The Halmiltonian vector field has some important invariance properties. Let $\phi=\{\phi^t\}$ be flow generated by $X_H$.
Theorem. The following holds:
(1) $H\circ\phi^t=H$ for all $t\in\mathbb R$, hence $H$ is constant along flow lines.
(2) $\omega$ is preserved by $\phi$, i.e. $\omega(d\phi^t v,d\phi^t w)=\omega(v,w)$ for all $v,w\in TM$ with same basepoint and all $t\in\mathbb R$.
(3) $\phi$ preserves the volume form $\omega^n$.

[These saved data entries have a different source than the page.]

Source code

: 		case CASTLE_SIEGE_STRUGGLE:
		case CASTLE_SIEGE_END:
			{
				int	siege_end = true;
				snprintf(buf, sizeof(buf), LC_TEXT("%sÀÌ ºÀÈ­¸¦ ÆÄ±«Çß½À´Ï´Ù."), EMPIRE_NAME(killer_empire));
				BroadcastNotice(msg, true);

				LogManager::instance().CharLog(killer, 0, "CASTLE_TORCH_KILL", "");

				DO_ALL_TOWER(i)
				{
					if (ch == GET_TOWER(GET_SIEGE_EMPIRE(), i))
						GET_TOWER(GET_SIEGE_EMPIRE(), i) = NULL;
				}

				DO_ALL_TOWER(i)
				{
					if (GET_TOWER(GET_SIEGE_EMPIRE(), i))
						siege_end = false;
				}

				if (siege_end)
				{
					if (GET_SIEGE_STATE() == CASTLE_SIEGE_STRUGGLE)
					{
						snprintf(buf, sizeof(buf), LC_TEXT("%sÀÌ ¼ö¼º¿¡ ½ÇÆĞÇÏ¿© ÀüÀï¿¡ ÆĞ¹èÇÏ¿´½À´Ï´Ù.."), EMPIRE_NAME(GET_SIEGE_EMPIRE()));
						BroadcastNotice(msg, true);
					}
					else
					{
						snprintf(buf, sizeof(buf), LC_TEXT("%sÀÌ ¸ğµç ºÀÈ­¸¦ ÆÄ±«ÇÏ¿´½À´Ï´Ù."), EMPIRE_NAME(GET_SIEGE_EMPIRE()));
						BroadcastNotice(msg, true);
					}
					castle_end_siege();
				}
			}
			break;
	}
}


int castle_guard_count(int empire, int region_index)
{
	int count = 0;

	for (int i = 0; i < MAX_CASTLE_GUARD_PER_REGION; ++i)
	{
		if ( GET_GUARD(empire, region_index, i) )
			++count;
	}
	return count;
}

The geodesic flow is a Hamiltonian flow
We already know that $(TM,\omega)$ is a symplectic manifold. We claim that the geodesic flow $g:TM\to TM$ is the Hamiltonian flow of the function $G:TM\to\mathbb R$ defined by $$ G(v)=\tfrac{1}{2}\langle v,v\rangle. $$ To prove this, write $X_G=(X,Y)$. For $\xi=(x,y)\in TTM$, we have $$ \omega(\xi,X_G)=\langle y,X\rangle-\langle x,Y\rangle. $$ If $x,y\in TM_v$, let $Z:(-\varepsilon,\varepsilon)\to TM$ s.t. $Z(0)=v$ and $Z'(0)=(\dot{c}(0),\nabla_{c}Z(0))=\xi$ where $c=\pi\circ Z$. Then $$ dG_v(\xi)=\tfrac{d}{dt}|_{t=0}(G\circ Z)=\tfrac{d}{dt}|_{t=0}\tfrac{1}{2}\langle Z(t),Z(t)\rangle=\langle Z,\nabla_{\dot{c}}Z\rangle(0)= \langle v,y\rangle=\langle y,v\rangle $$ and so $(X,Y)=(v,0)$. This later vector is the generator of the geodesic flow, and so the assertion is proved.